Document Type : Research Paper


1 Assistant Professor of Economic Sciences, Ahlul-bayt International University, Tehran, Iran

2 PhD Candidate, Mazandaran University, Sari, Iran

3 MA in Economic Sciences, Ahlul-bayt International University, Tehran, Iran



Economic growth is a major goal for developing countries; governments therefore strive to create favorable conditions and allocate necessary resources for the prosperity of their nations. This study examines the impact of International Monetary Fund (IMF) loans, along with other macroeconomic variables, on the economic growth of selected countries in the D8 group. The study utilizes panel data covering the period from 2001 to 2020, and employs a panel data method to investigate the effects of explanatory variables on growth.

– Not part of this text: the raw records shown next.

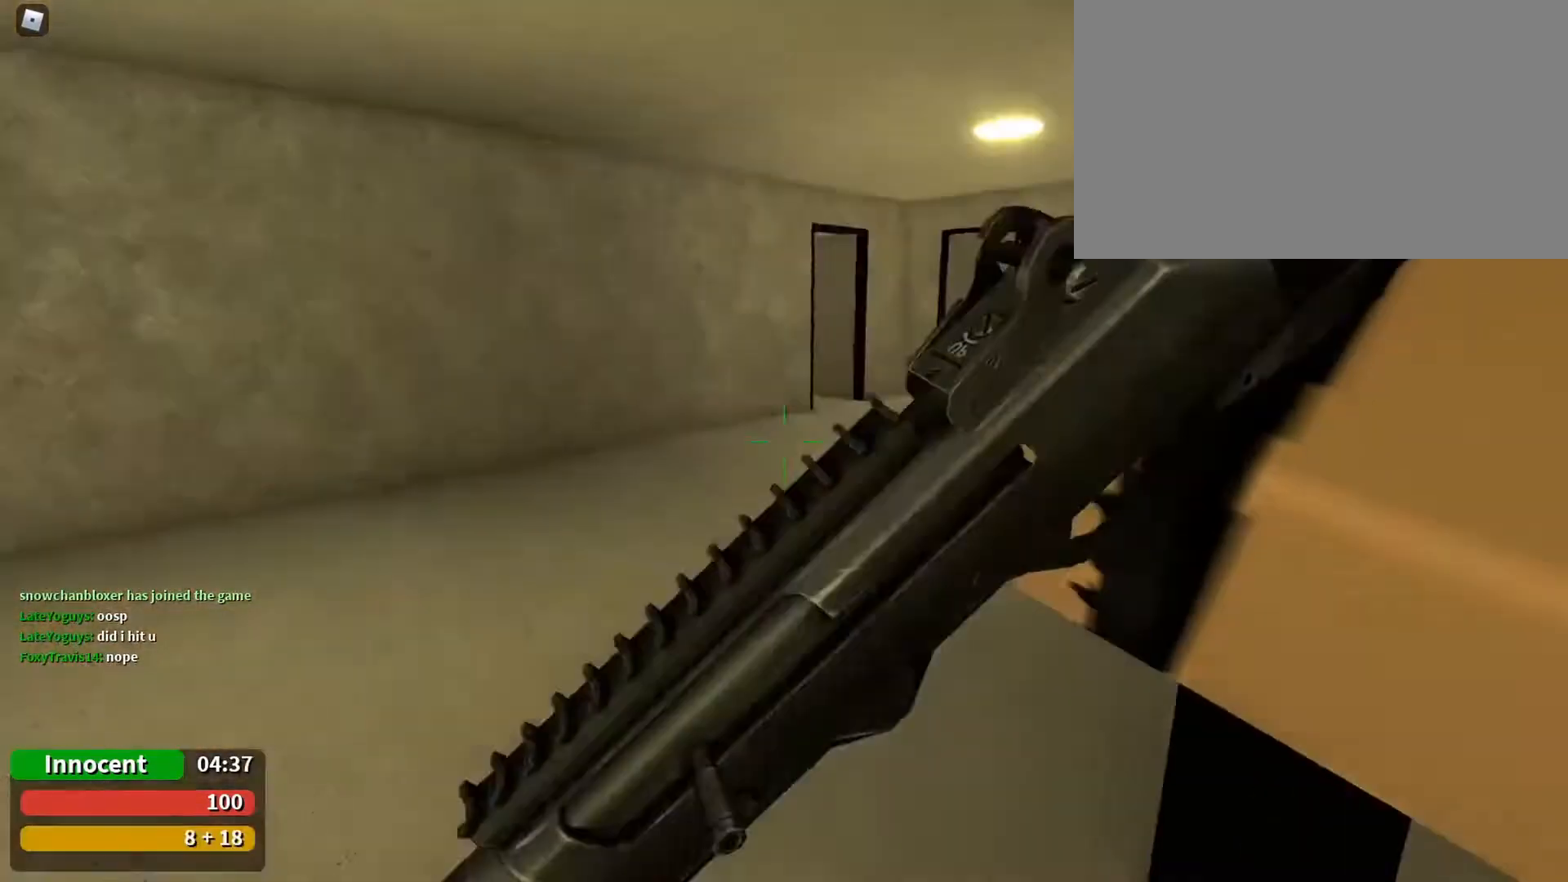
{"keys": ["a"], "mouse": [], "events": [[33, "a", "down"], [200, "w", "up"]]}
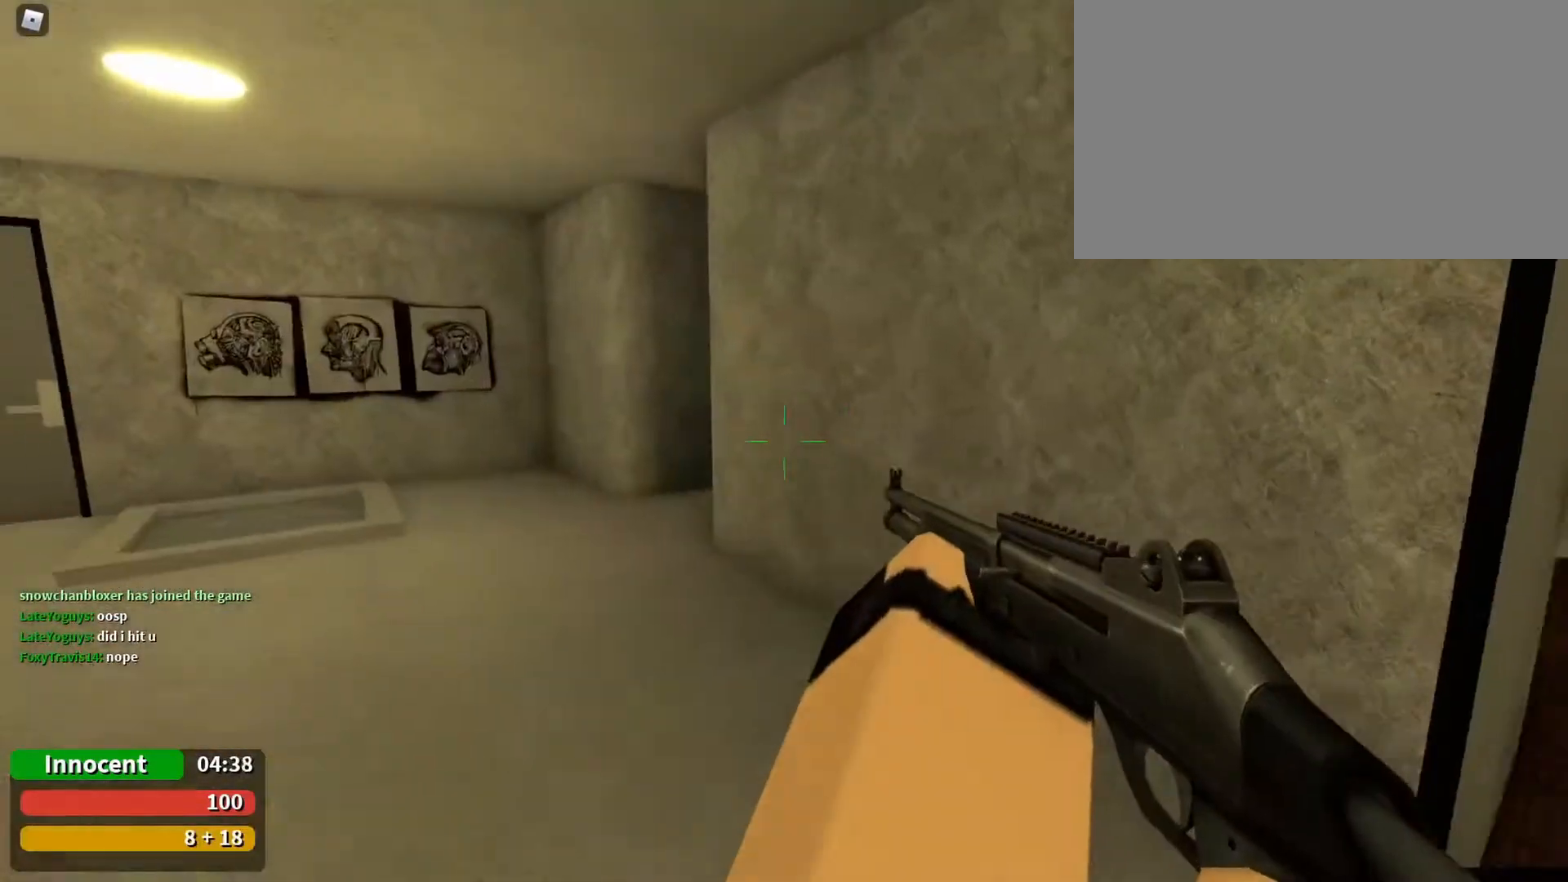
{"keys": ["a"], "mouse": [], "events": [[233, "w", "down"], [467, "w", "up"]]}
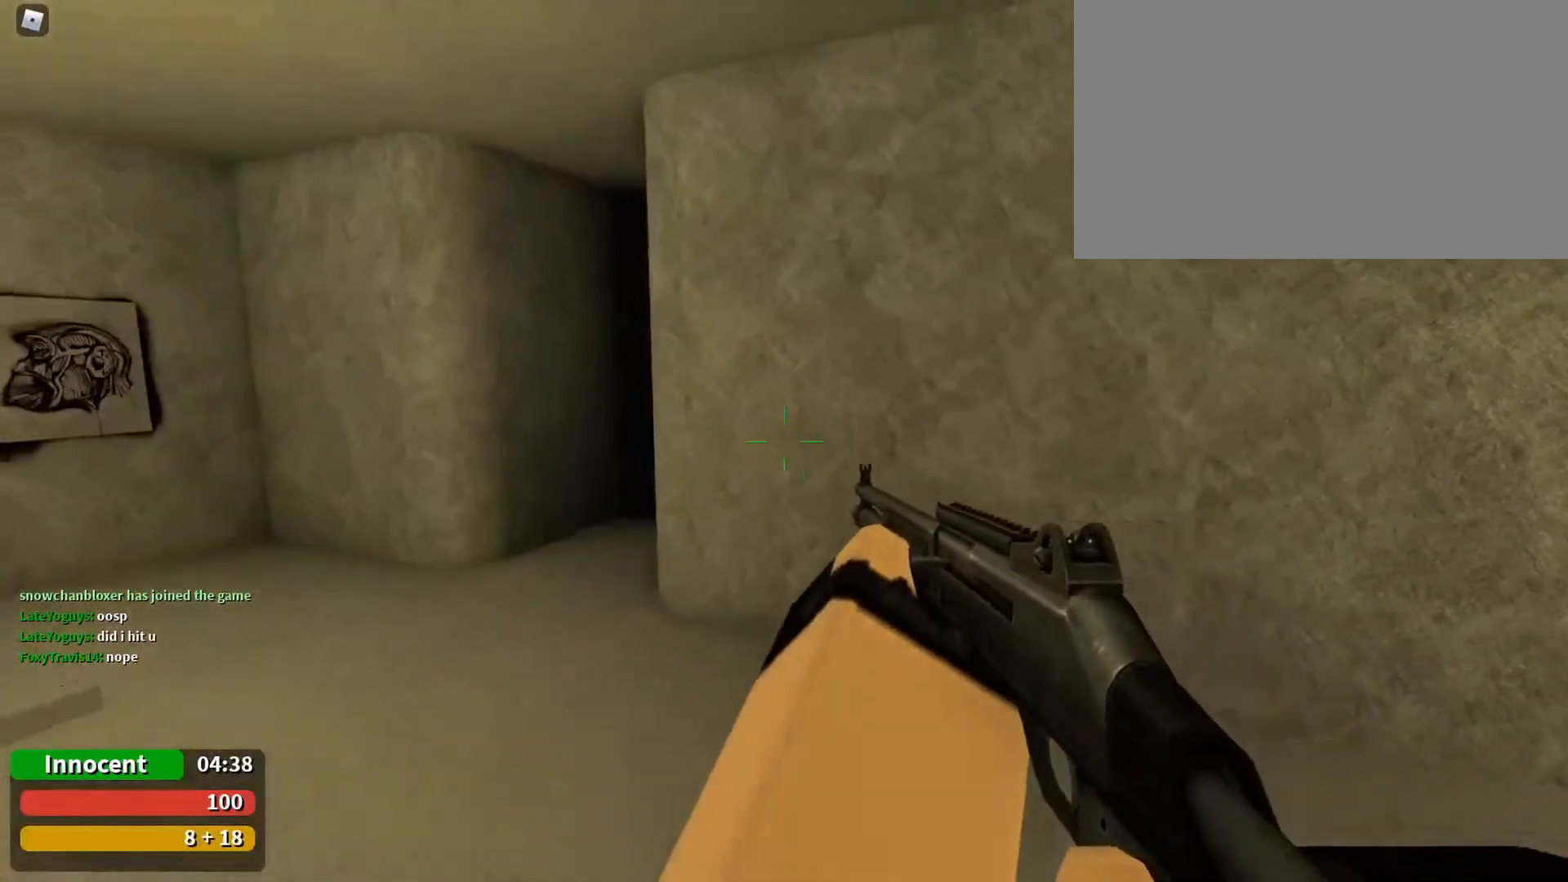
{"keys": ["a", "w"], "mouse": ["right"], "events": [[433, "w", "down"], [500, "mouse_right", "down"]]}
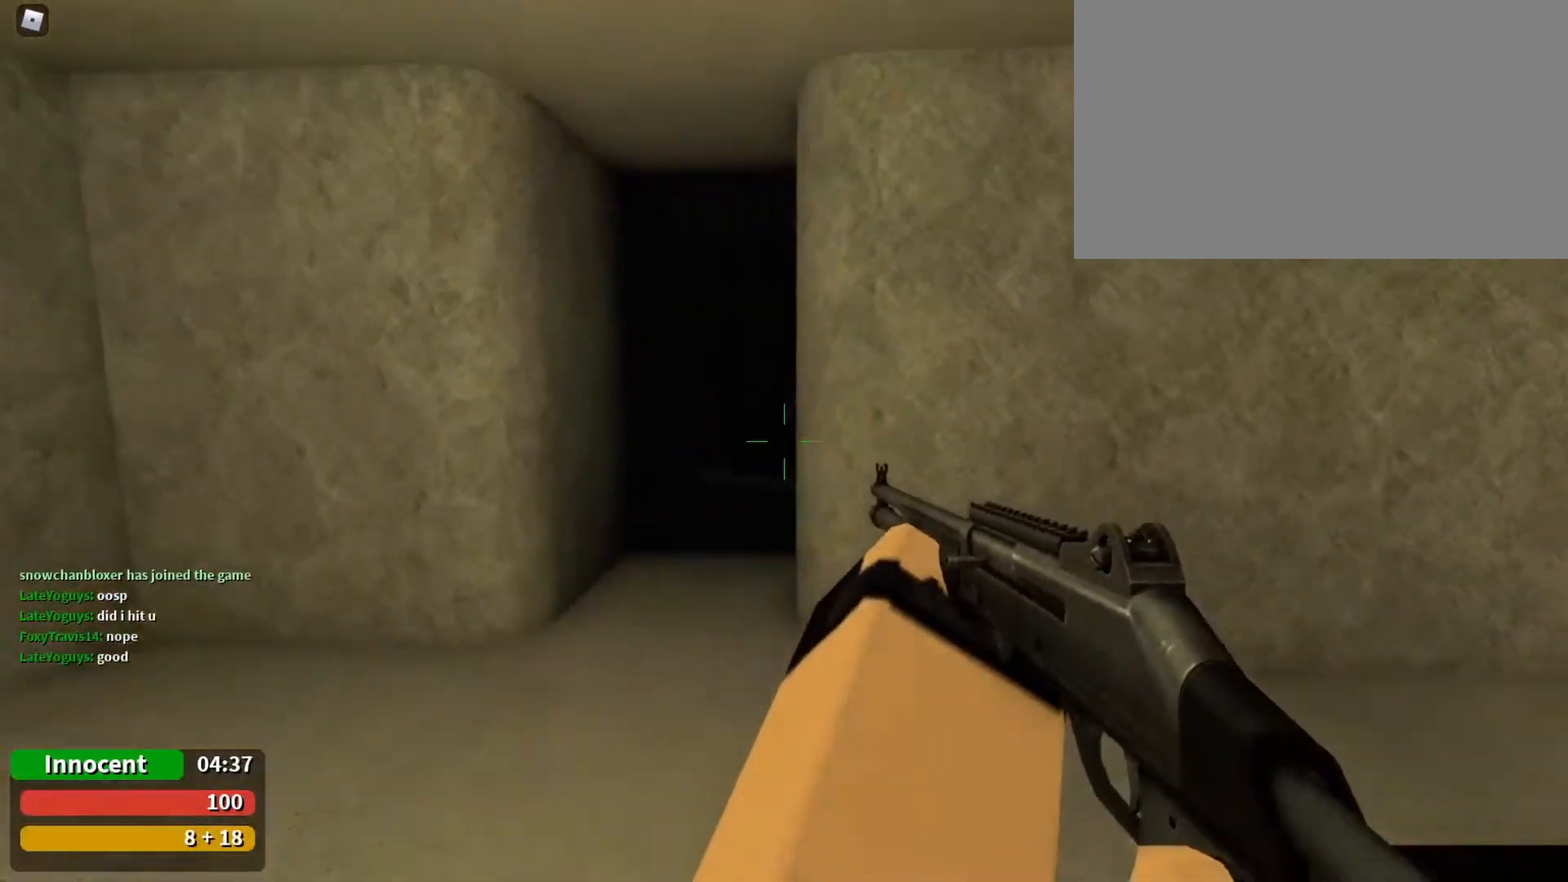
{"keys": ["d"], "mouse": [], "events": [[67, "w", "up"], [100, "mouse_right", "up"], [333, "a", "up"], [400, "d", "down"], [433, "mouse_right", "down"], [500, "mouse_right", "up"]]}
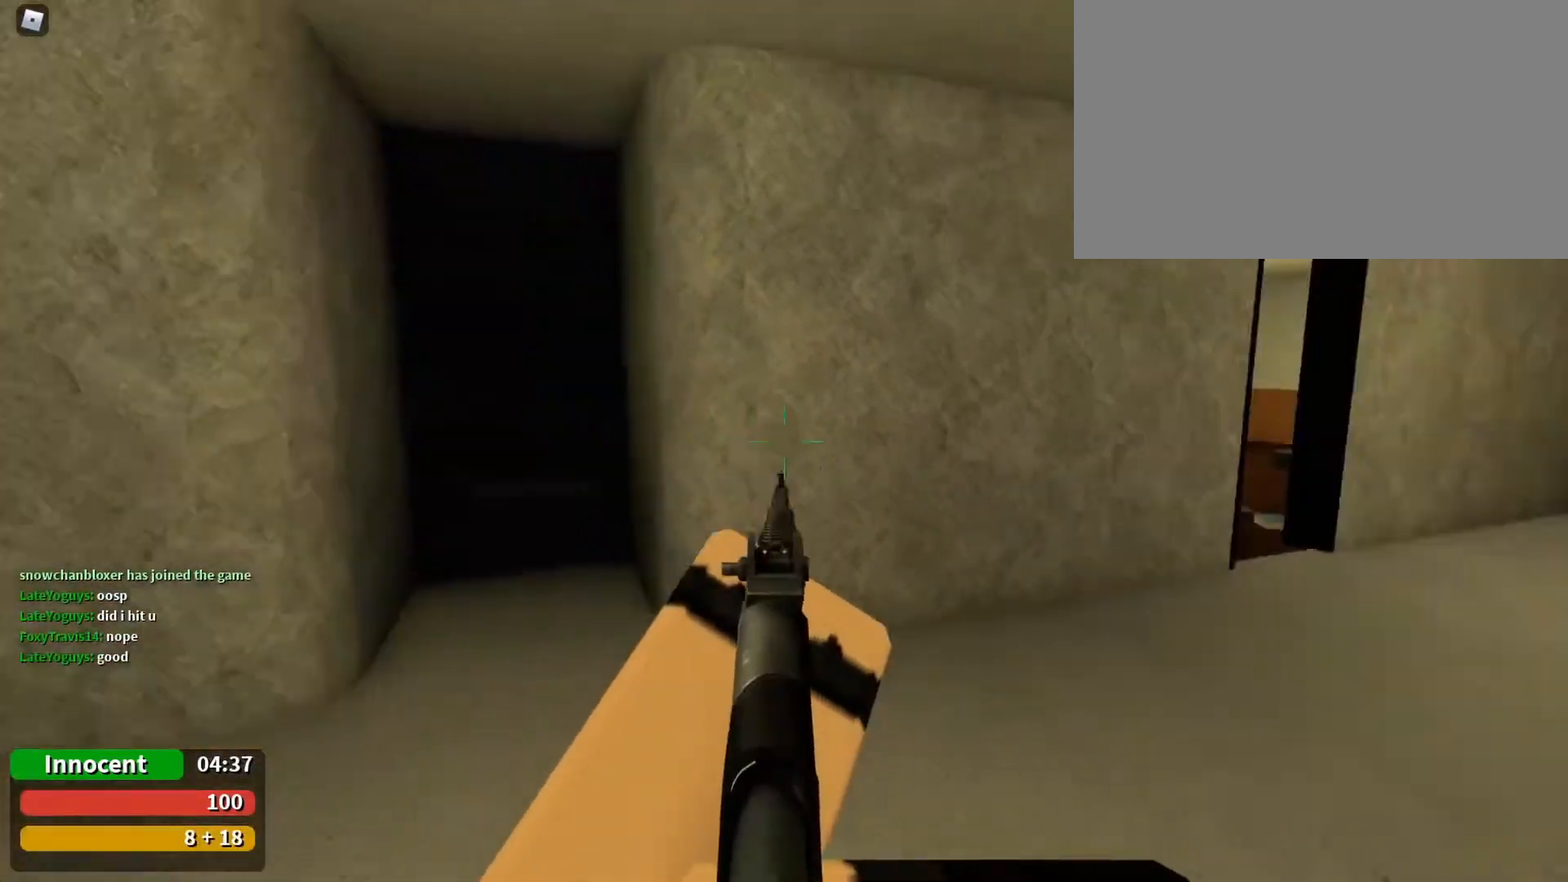
{"keys": ["d", "w"], "mouse": [], "events": [[100, "w", "down"], [167, "d", "up"], [267, "d", "down"]]}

The research findings indicate that IMF loans have had a positive impact on the economic growth of member countries. Furthermore, IMF loans have contributed to the promotion of structural reforms and trade liberalization, which further enhances economic growth. Other variables, such as foreign direct investment, labor, and exports also had a positive impact on economic growth in the D8 countries. However, an increase in inflation rate has been found to have an adverse impact on economic growth. Therefore, economic policymakers in the D8 countries should seek loans for economic growth from the IMF and invest in projects that promise high returns. This study contributes to the existing literature on the relationship between IMF loans and economic growth in developing countries, and provides valuable insights for policymakers in D8 countries. The findings suggest that prudent borrowing, along with strategic investment in high-return projects, can help these countries achieve sustained economic growth.